(Dataset entries)

------------------------

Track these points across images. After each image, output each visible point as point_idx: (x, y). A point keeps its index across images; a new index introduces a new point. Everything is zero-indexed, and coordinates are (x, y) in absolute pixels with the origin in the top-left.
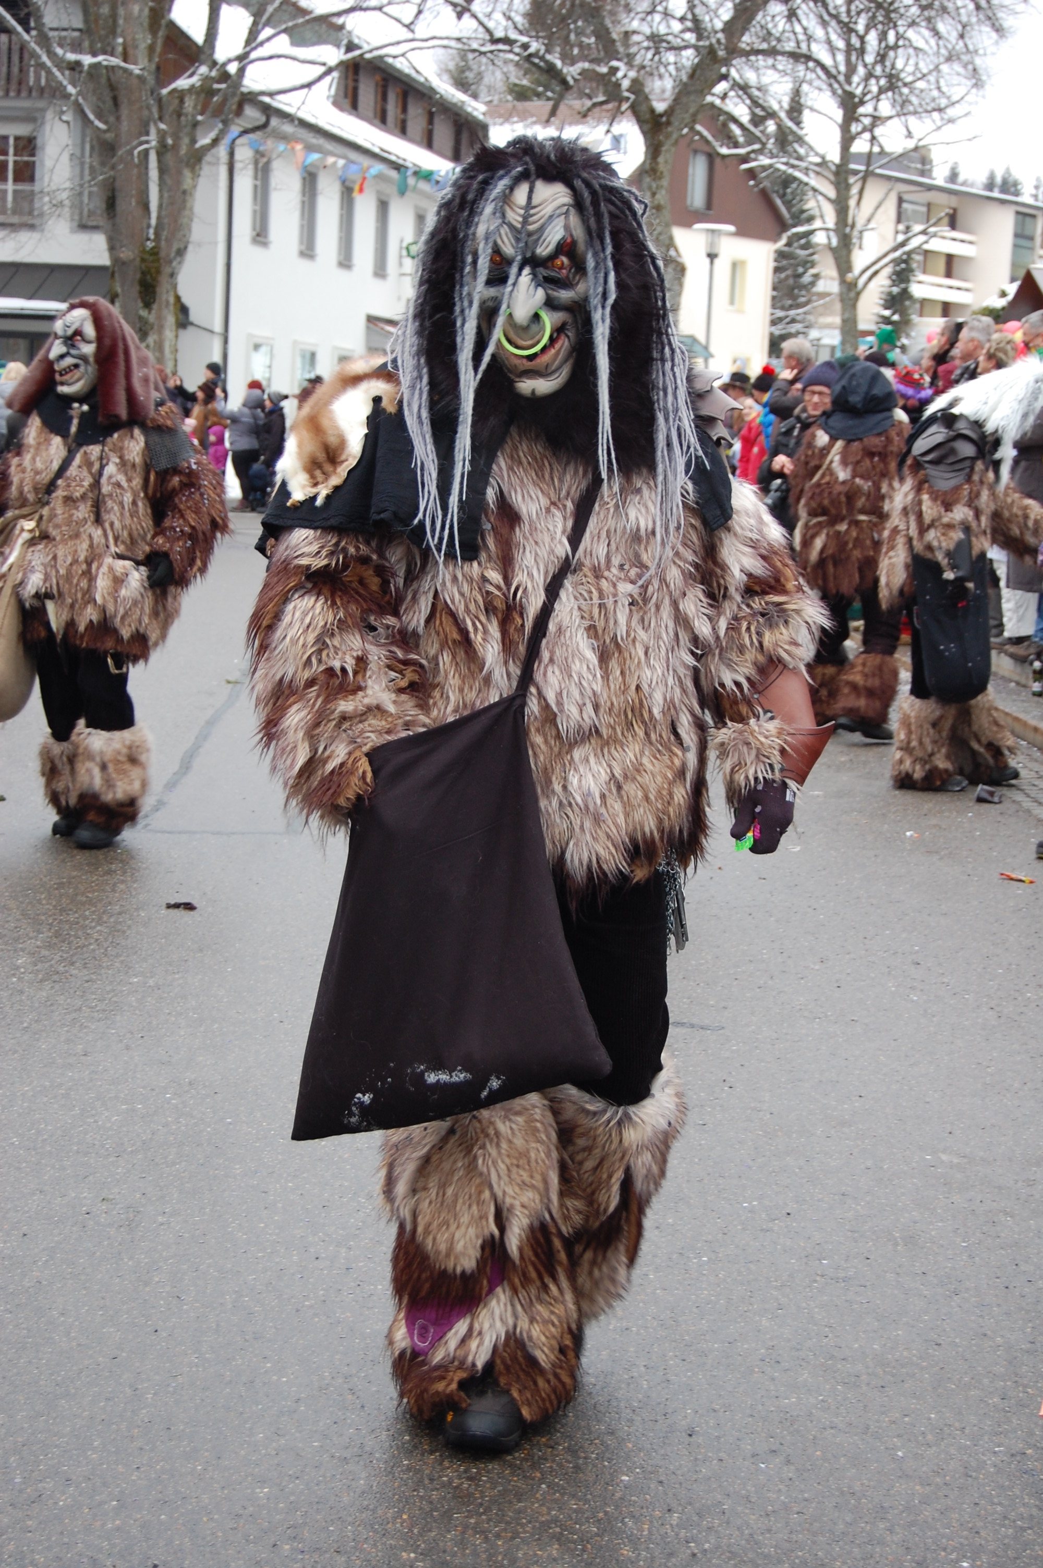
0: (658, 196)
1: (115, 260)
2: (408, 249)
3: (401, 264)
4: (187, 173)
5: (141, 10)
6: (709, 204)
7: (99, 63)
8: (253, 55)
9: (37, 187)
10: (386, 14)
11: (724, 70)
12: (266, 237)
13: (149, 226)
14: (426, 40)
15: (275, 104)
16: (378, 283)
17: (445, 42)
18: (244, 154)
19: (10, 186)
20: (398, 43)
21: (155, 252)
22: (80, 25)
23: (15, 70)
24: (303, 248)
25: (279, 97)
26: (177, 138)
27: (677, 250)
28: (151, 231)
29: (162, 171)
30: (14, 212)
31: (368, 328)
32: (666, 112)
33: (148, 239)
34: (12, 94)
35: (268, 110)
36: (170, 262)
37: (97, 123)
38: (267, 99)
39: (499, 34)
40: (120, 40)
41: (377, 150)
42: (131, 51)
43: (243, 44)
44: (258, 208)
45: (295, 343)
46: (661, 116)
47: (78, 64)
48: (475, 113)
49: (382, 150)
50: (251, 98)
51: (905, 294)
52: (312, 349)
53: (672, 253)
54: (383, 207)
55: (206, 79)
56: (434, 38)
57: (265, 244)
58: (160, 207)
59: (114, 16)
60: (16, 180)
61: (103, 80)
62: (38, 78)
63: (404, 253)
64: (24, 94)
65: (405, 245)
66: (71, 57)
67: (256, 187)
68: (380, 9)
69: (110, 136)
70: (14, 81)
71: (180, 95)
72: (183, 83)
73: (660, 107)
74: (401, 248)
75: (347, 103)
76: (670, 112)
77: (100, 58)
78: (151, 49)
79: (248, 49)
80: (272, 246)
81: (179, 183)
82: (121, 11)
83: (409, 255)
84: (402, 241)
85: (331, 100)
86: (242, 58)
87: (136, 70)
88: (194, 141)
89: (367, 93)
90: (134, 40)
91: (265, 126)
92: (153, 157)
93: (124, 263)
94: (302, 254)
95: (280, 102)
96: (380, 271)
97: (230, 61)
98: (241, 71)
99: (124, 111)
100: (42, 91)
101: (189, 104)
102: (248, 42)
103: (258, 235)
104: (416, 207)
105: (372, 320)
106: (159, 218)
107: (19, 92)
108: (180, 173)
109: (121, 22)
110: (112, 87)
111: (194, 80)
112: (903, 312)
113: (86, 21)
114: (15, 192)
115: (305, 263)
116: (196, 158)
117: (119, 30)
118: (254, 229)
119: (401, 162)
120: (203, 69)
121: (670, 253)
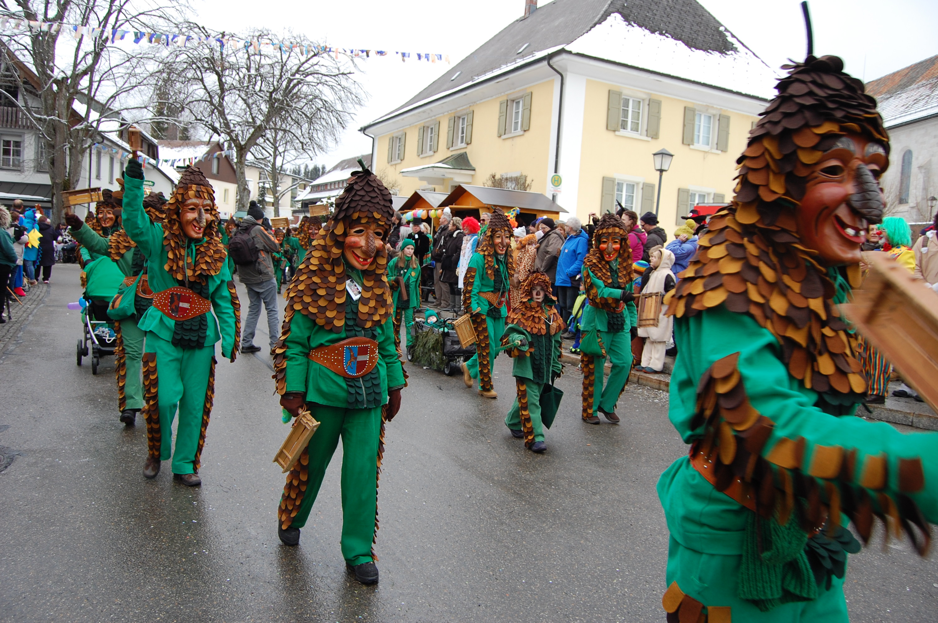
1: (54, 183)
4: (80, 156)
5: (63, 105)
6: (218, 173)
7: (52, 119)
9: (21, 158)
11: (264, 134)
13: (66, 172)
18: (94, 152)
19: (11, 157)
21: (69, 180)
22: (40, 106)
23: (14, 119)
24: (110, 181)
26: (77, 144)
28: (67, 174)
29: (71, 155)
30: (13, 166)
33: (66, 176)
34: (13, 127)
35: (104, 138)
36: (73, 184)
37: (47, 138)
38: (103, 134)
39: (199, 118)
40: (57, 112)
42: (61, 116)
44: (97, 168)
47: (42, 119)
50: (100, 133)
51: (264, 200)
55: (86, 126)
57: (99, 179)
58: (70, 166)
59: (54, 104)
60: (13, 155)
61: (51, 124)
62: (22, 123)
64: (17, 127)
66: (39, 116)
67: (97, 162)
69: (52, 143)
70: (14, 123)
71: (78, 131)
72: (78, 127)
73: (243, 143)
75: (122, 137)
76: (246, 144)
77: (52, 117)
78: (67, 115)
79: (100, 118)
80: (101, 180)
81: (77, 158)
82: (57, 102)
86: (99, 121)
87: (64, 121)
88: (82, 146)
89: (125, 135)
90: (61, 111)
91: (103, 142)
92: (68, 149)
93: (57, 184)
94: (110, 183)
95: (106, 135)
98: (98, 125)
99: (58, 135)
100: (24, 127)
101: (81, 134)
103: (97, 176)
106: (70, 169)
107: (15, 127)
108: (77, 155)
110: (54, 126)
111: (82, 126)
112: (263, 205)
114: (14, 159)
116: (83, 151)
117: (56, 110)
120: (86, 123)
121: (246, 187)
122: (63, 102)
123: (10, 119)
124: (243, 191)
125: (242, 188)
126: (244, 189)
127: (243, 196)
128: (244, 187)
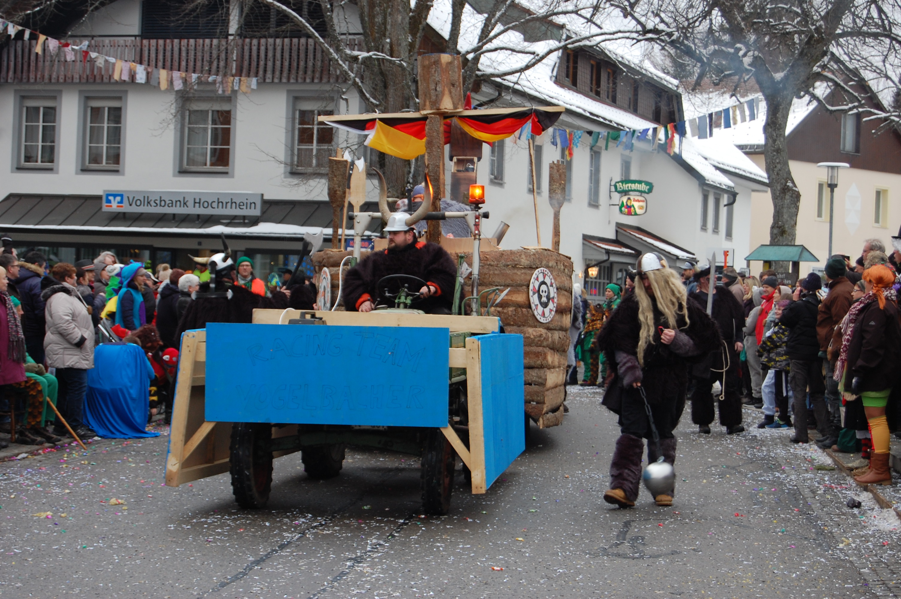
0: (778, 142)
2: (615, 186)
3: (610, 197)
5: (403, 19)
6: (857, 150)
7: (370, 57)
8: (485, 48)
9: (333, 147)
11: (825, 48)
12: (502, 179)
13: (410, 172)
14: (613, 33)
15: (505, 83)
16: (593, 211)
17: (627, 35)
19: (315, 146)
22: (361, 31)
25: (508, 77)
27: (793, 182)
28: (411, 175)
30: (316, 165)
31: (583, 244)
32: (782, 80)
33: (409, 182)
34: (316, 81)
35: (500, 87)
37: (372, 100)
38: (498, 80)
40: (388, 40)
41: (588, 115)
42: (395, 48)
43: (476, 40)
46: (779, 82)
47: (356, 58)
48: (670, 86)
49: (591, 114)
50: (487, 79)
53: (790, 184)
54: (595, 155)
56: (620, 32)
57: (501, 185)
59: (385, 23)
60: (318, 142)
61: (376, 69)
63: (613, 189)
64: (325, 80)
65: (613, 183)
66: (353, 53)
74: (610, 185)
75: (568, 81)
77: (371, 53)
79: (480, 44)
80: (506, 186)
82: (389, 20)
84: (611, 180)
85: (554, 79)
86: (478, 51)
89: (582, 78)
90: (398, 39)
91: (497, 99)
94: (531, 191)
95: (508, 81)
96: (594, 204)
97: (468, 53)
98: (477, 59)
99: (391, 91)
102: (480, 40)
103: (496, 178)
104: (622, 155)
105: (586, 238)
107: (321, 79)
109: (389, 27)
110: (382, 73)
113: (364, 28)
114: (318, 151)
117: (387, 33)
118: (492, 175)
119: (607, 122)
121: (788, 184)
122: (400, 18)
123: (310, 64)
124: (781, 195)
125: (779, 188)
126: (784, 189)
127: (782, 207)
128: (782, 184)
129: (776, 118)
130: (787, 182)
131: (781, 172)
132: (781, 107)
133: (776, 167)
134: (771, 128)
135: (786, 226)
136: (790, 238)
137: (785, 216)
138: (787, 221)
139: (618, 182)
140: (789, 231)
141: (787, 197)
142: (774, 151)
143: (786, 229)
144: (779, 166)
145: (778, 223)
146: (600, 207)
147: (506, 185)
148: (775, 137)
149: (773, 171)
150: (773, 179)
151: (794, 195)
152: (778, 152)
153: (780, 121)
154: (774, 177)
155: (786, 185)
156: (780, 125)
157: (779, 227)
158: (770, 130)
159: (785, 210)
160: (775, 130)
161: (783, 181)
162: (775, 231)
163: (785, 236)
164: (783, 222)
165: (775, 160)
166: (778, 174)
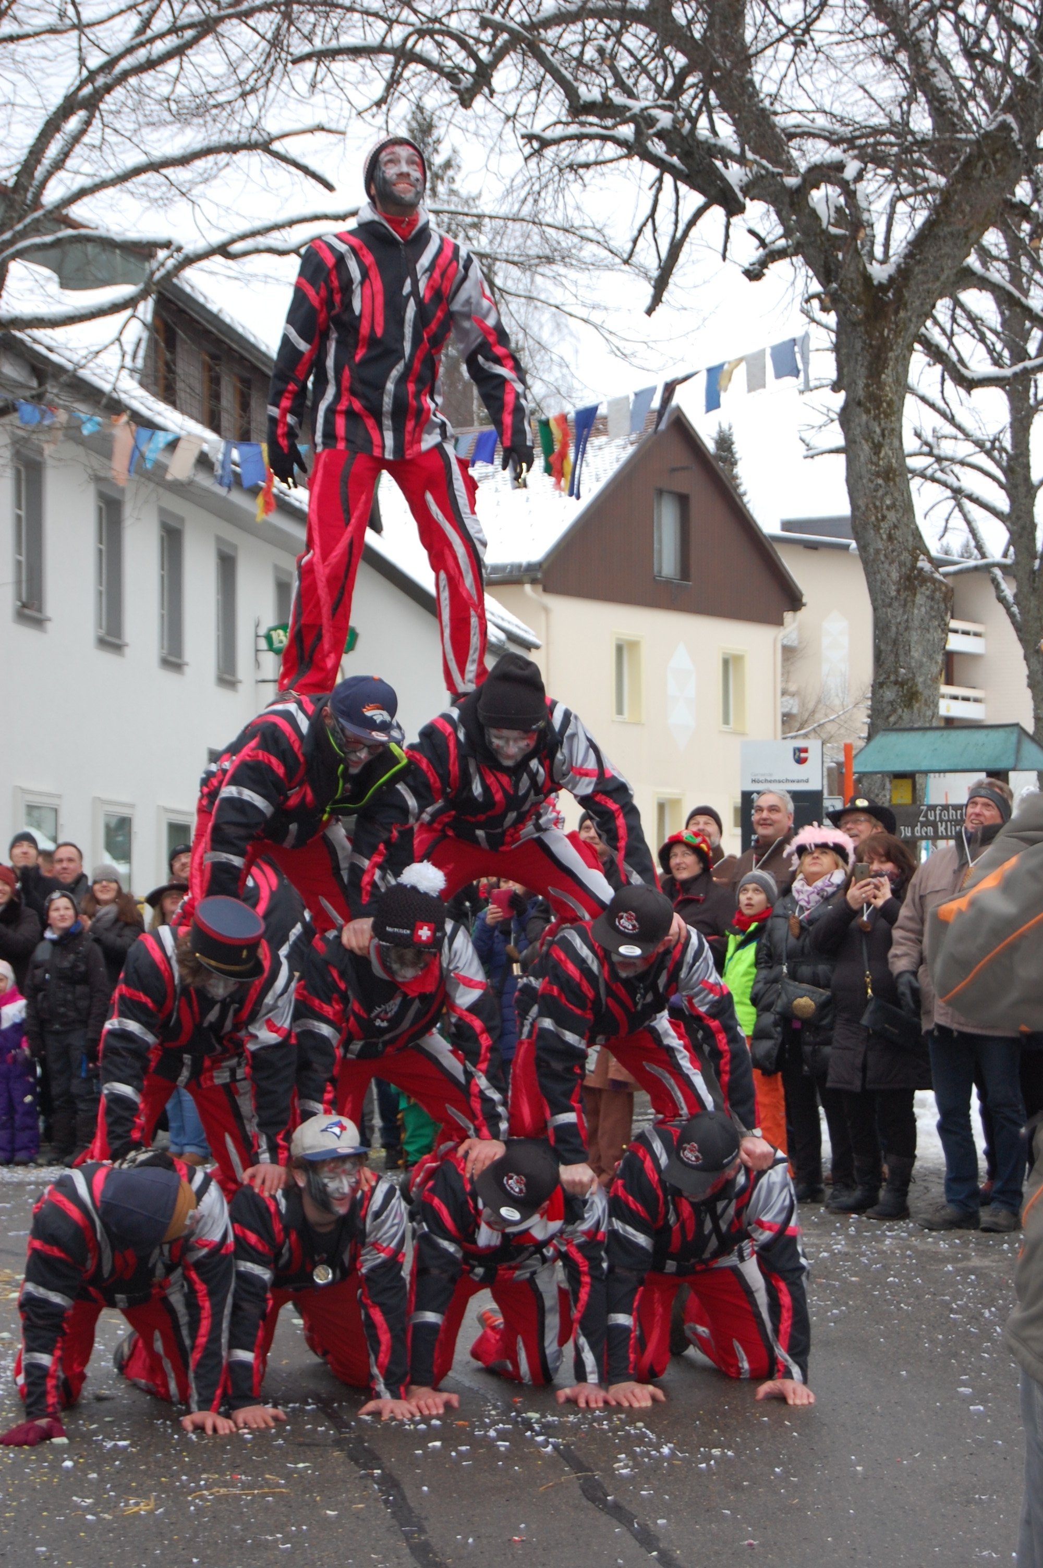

------------------------

> Your assignment
Beginning at the line above with "100: (42, 91)" and finishing at the line with "120: (203, 69)", return each line exactly and return nothing else.

> Task output
100: (42, 91)
101: (189, 104)
102: (248, 42)
103: (258, 235)
104: (416, 207)
105: (372, 320)
106: (159, 218)
107: (19, 92)
108: (180, 173)
109: (121, 22)
110: (112, 87)
111: (194, 80)
112: (903, 312)
113: (86, 21)
114: (15, 192)
115: (305, 263)
116: (196, 158)
117: (119, 30)
118: (254, 229)
119: (401, 162)
120: (203, 69)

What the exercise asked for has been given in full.